International Collegiate Programming Contest data 2012-2018

Published: 24-07-2019| Version 1 | DOI: 10.17632/5k7xtf582g.1
Rick de Boer,
Cassio de Campos


The data consists of a collection of ICPC programming competition results. It contains information about teams and their scores for the problems that were posed to them and which they (tried to) solve. This dataset covers the ICPC competitions of Europe, Latin-America, South Pacific, World Finals, and some of the North American competitions from 2012 up till 2018. The data is divided by topic for easy extraction and/or combination of desired information. In this context, an Entry represents a team and all its information, which has entered in a (single) competition. This also includes the team’s final rank for that competition, their final score, consisting of the number of problems solved, and total time taken. This is the time elapsed from the beginning of a contest till the first accepted submission of a problem, accumulated for each problem, including a penalty for every additional attempt. Note that, in contrast to the team information normally present in the public ICPC data, team names are included in this dataset but cannot be assumed to be completely identical, as the data of the original sources were often not the same as the official ICPC data.

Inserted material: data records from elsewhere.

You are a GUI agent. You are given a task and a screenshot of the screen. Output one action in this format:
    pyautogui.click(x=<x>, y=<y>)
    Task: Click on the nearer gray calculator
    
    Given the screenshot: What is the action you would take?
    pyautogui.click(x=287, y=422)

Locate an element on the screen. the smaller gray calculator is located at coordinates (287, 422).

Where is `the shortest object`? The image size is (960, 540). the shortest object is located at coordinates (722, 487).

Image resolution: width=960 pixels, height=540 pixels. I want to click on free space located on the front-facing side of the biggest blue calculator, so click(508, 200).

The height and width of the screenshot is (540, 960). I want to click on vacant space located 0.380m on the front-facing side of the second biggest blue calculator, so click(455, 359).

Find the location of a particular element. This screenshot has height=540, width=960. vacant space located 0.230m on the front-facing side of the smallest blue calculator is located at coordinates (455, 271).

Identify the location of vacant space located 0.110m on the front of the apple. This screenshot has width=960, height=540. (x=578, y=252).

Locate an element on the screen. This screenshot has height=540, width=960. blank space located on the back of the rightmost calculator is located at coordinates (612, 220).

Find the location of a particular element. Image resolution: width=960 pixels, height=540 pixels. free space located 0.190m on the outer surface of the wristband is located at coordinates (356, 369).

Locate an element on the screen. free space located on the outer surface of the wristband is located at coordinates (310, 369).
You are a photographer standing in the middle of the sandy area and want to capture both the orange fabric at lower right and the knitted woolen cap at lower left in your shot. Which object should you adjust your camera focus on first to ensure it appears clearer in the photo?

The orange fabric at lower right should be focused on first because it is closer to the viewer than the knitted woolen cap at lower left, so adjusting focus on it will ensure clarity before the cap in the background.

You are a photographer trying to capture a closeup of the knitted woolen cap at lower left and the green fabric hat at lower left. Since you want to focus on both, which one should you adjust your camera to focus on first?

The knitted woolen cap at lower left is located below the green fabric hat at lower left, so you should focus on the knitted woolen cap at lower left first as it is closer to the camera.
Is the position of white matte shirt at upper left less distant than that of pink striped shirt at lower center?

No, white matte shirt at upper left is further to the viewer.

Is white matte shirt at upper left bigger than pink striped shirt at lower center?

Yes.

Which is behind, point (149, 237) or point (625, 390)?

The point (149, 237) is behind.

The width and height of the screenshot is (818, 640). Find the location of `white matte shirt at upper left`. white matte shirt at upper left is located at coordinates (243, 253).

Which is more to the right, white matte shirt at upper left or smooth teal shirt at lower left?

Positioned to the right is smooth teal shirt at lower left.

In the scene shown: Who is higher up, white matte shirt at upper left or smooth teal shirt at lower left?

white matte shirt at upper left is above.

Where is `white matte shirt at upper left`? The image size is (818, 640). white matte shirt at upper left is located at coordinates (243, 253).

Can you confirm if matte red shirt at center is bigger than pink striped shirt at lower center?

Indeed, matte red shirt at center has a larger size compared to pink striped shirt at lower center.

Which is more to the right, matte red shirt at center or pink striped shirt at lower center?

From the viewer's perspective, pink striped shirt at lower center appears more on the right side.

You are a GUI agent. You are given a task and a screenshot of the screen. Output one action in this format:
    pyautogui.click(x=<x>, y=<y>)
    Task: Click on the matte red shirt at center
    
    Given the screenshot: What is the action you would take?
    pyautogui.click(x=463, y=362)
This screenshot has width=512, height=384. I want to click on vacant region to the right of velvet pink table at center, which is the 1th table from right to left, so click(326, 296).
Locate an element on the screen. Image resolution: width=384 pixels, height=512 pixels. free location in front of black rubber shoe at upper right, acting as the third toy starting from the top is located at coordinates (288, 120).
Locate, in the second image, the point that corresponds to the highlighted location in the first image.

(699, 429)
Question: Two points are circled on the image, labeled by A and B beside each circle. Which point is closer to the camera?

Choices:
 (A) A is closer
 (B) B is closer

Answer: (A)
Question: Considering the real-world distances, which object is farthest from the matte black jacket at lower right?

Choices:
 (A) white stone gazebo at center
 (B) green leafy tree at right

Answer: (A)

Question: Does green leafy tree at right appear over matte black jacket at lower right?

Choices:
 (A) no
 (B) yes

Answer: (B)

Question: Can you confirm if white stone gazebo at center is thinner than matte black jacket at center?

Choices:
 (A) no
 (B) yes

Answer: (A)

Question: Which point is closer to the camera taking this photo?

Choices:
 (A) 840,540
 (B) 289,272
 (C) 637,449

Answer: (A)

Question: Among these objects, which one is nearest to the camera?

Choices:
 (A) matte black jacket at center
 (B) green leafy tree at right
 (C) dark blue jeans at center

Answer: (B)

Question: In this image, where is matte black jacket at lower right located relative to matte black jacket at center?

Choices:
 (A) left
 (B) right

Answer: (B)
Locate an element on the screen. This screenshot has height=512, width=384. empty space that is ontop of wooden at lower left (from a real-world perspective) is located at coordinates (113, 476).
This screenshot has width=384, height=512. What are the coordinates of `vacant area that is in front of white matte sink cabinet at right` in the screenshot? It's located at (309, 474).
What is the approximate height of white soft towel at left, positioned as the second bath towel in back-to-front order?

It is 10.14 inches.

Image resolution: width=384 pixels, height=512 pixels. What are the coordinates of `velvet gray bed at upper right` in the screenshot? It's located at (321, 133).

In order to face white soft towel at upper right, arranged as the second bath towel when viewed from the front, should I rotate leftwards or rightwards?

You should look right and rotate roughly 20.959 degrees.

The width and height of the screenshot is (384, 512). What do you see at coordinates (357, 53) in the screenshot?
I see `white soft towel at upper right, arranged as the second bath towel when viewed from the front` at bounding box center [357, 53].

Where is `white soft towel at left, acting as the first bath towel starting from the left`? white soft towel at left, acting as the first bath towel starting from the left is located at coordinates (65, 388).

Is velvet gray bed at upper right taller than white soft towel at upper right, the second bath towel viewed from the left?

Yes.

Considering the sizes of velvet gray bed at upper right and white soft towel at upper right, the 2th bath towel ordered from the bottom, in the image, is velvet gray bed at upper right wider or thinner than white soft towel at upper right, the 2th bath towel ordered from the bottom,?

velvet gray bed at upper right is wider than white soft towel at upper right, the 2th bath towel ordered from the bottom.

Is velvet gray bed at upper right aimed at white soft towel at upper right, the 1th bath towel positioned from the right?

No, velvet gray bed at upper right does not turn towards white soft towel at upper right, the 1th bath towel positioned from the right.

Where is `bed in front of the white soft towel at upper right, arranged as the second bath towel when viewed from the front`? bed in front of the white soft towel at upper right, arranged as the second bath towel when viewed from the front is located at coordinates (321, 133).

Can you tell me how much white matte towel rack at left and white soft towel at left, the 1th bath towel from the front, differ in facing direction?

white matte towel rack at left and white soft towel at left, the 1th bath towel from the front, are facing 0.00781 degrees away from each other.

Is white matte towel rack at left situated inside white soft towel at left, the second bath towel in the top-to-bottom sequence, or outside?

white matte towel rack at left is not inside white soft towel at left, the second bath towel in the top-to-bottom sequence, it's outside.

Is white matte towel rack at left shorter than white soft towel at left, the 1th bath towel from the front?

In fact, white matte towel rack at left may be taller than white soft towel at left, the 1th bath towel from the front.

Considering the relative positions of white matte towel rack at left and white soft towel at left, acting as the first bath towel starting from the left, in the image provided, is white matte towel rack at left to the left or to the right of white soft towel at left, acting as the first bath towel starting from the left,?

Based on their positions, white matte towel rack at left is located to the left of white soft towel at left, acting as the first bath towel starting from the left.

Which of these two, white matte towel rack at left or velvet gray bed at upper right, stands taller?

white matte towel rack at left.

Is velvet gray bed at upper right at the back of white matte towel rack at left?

A competition stores some meta-information, such as its region, the years it was held (i.e. the years that are present in the data) and the size of the problem set for each year. Finally, a solution represents all input from a single team for a single problem, where the ‘attempts’ are the number of times a team tried to solve a problem and the time is the total time it took to solve. This means that, if no time and only a number of attempts is present, a team did not solve that problem, and if no entry exists for a combination of a team and problem, that particular team has made no attempts on that problem. All five entities described are separate files in the dataset, which can be combined using the corresponding identifiers.


Steps to reproduce

Scoreboards were collected from several sources and processed into raw csv files. These files were semi-automatically structured into the same format, uniformly writing university and country abbriviations. Missing information was then manually filled in.